What is needed though is something like a good neighbor policy for the world, one that works multilaterally through the United Nations and its allied social agencies to address world poverty, hunger, environmental crisis and seeks regional cooperation to avoid military conflicts and keep the peace.

Here, President Obama, on questions such as nuclear disarmament, withdrawal from Iraq, international solutions to environmental problems and improved relations with Iran, has moved in positive directions. The administration’s increase of the US military involvement in Afghanistan, however, even with its emphasis on multilateral and diplomatic approaches is a great danger to its overall goals and policies.

The New Deal did not really enter its labor, social welfare, anti-big business phase until 1935, when organizing strikes and other forms of mass protest led to the realization that such policies were necessary to save and reform capitalism and of course to maintain its own political power in the country.
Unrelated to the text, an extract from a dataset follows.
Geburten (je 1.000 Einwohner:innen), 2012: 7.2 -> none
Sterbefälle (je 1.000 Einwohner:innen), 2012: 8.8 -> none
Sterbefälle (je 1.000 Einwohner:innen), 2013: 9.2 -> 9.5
Millions of working people took the hopes inspired by the New Deal and ran with them, making the New Deal a symbol for what they wanted. Those who complain abstractly about the Obama’s administration’s failings and dismiss its accomplishments will contribute nothing to peoples' social struggles. Those who organize, educate and mobilize in action working people who support the administration to take its slogans and promises in the direction of achieving full employment, national health care, a complete and unconditional end to homelessness, malnutrition, urban and infrastructure decay, and international peace, will achieve a great deal.

In the aftermath of the first 100 days, the Obama administration’s challenge is also ours, those who realize that the crisis of capitalism can never be resolved except through the establishment of socialism but that the struggle for socialism is rooted in deeds, policies that empower working people and expand their economic and social security, not words. It is a challenge that we should not only accept but look forward to with optimism and confidence.

--Norman Markowitz teaches US history at Rutgers University.